• [WORK REQUIRED]: Your output should reproduce each entry exactly, with none of its pictures.

========================================================================

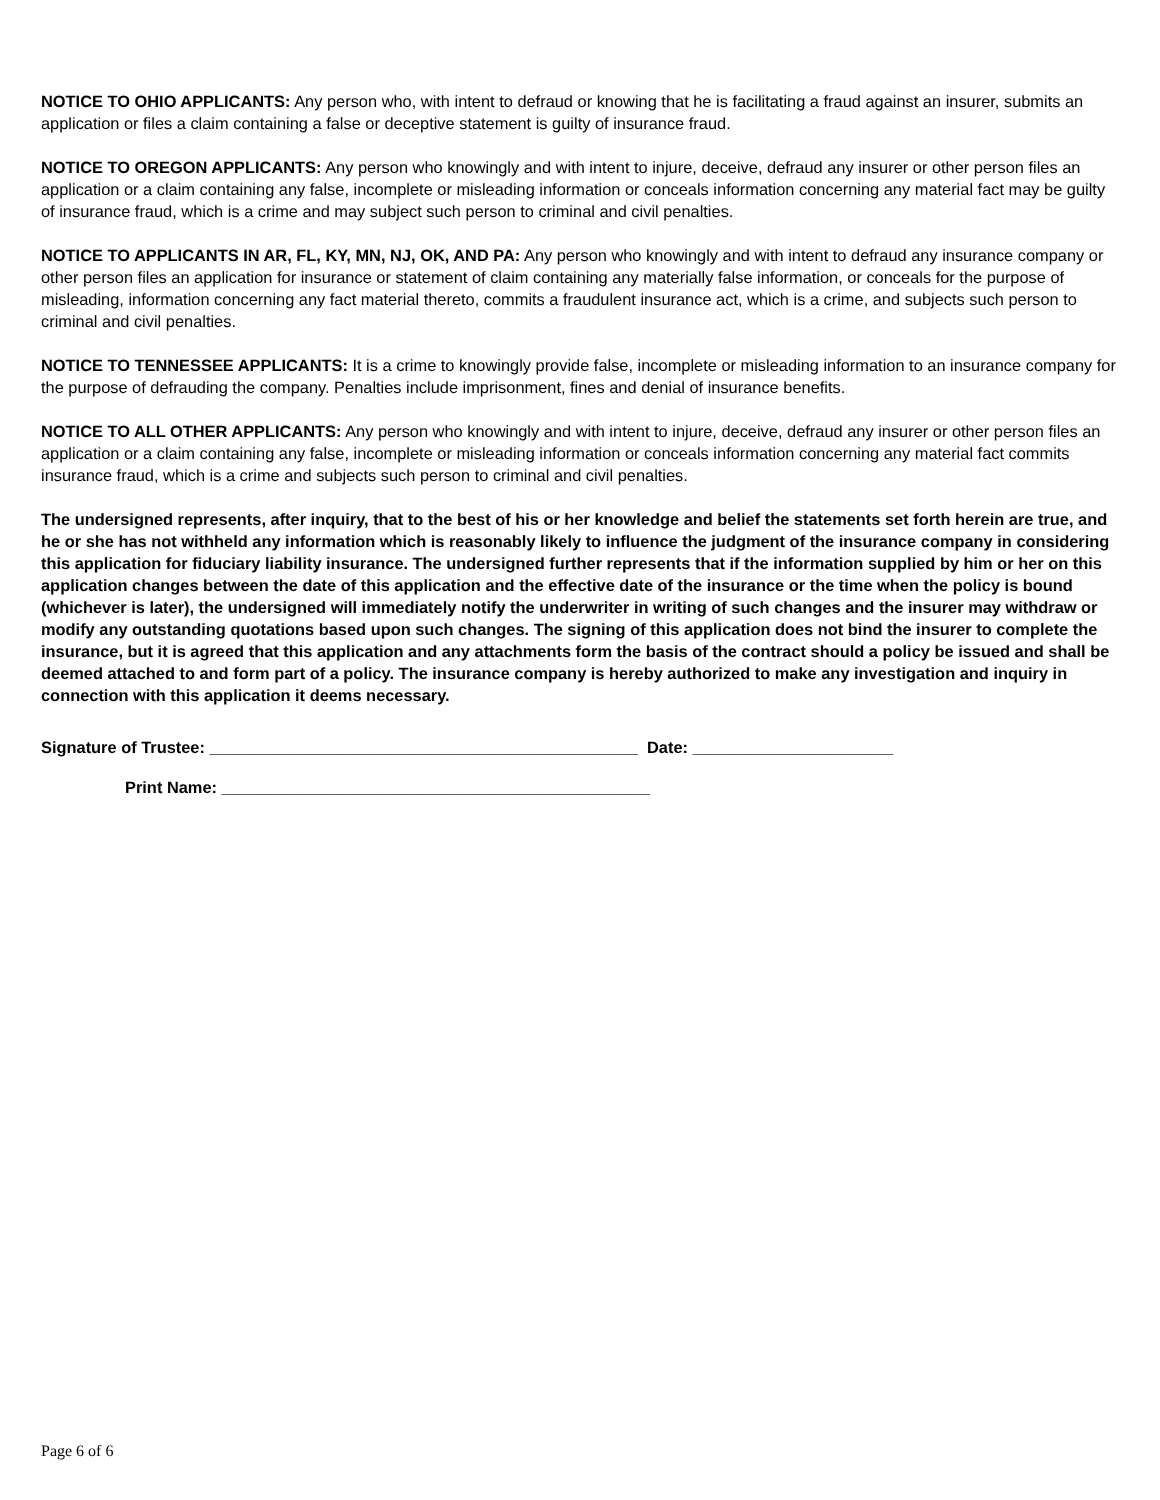NOTICE TO OHIO APPLICANTS: Any person who, with intent to defraud or knowing that he is facilitating a fraud against an insurer, submits an application or files a claim containing a false or deceptive statement is guilty of insurance fraud.
NOTICE TO OREGON APPLICANTS: Any person who knowingly and with intent to injure, deceive, defraud any insurer or other person files an application or a claim containing any false, incomplete or misleading information or conceals information concerning any material fact may be guilty of insurance fraud, which is a crime and may subject such person to criminal and civil penalties.
NOTICE TO APPLICANTS IN AR, FL, KY, MN, NJ, OK, AND PA: Any person who knowingly and with intent to defraud any insurance company or other person files an application for insurance or statement of claim containing any materially false information, or conceals for the purpose of misleading, information concerning any fact material thereto, commits a fraudulent insurance act, which is a crime, and subjects such person to criminal and civil penalties.
NOTICE TO TENNESSEE APPLICANTS: It is a crime to knowingly provide false, incomplete or misleading information to an insurance company for the purpose of defrauding the company. Penalties include imprisonment, fines and denial of insurance benefits.
NOTICE TO ALL OTHER APPLICANTS: Any person who knowingly and with intent to injure, deceive, defraud any insurer or other person files an application or a claim containing any false, incomplete or misleading information or conceals information concerning any material fact commits insurance fraud, which is a crime and subjects such person to criminal and civil penalties.
The undersigned represents, after inquiry, that to the best of his or her knowledge and belief the statements set forth herein are true, and he or she has not withheld any information which is reasonably likely to influence the judgment of the insurance company in considering this application for fiduciary liability insurance. The undersigned further represents that if the information supplied by him or her on this application changes between the date of this application and the effective date of the insurance or the time when the policy is bound (whichever is later), the undersigned will immediately notify the underwriter in writing of such changes and the insurer may withdraw or modify any outstanding quotations based upon such changes. The signing of this application does not bind the insurer to complete the insurance, but it is agreed that this application and any attachments form the basis of the contract should a policy be issued and shall be deemed attached to and form part of a policy. The insurance company is hereby authorized to make any investigation and inquiry in connection with this application it deems necessary.
Signature of Trustee: _______________________________________________ Date: ______________________
Print Name: _______________________________________________
Page 6 of 6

========================================================================

• [PROBLEM SOLUTION]:
NOTICE TO OHIO APPLICANTS: Any person who, with intent to defraud or knowing that he is facilitating a fraud against an insurer, submits an application or files a claim containing a false or deceptive statement is guilty of insurance fraud.
NOTICE TO OREGON APPLICANTS: Any person who knowingly and with intent to injure, deceive, defraud any insurer or other person files an application or a claim containing any false, incomplete or misleading information or conceals information concerning any material fact may be guilty of insurance fraud, which is a crime and may subject such person to criminal and civil penalties.
NOTICE TO APPLICANTS IN AR, FL, KY, MN, NJ, OK, AND PA: Any person who knowingly and with intent to defraud any insurance company or other person files an application for insurance or statement of claim containing any materially false information, or conceals for the purpose of misleading, information concerning any fact material thereto, commits a fraudulent insurance act, which is a crime, and subjects such person to criminal and civil penalties.
NOTICE TO TENNESSEE APPLICANTS: It is a crime to knowingly provide false, incomplete or misleading information to an insurance company for the purpose of defrauding the company. Penalties include imprisonment, fines and denial of insurance benefits.
NOTICE TO ALL OTHER APPLICANTS: Any person who knowingly and with intent to injure, deceive, defraud any insurer or other person files an application or a claim containing any false, incomplete or misleading information or conceals information concerning any material fact commits insurance fraud, which is a crime and subjects such person to criminal and civil penalties.
The undersigned represents, after inquiry, that to the best of his or her knowledge and belief the statements set forth herein are true, and he or she has not withheld any information which is reasonably likely to influence the judgment of the insurance company in considering this application for fiduciary liability insurance. The undersigned further represents that if the information supplied by him or her on this application changes between the date of this application and the effective date of the insurance or the time when the policy is bound (whichever is later), the undersigned will immediately notify the underwriter in writing of such changes and the insurer may withdraw or modify any outstanding quotations based upon such changes. The signing of this application does not bind the insurer to complete the insurance, but it is agreed that this application and any attachments form the basis of the contract should a policy be issued and shall be deemed attached to and form part of a policy. The insurance company is hereby authorized to make any investigation and inquiry in connection with this application it deems necessary.
Signature of Trustee: _______________________________________________ Date: ______________________
Print Name: _______________________________________________
Page 6 of 6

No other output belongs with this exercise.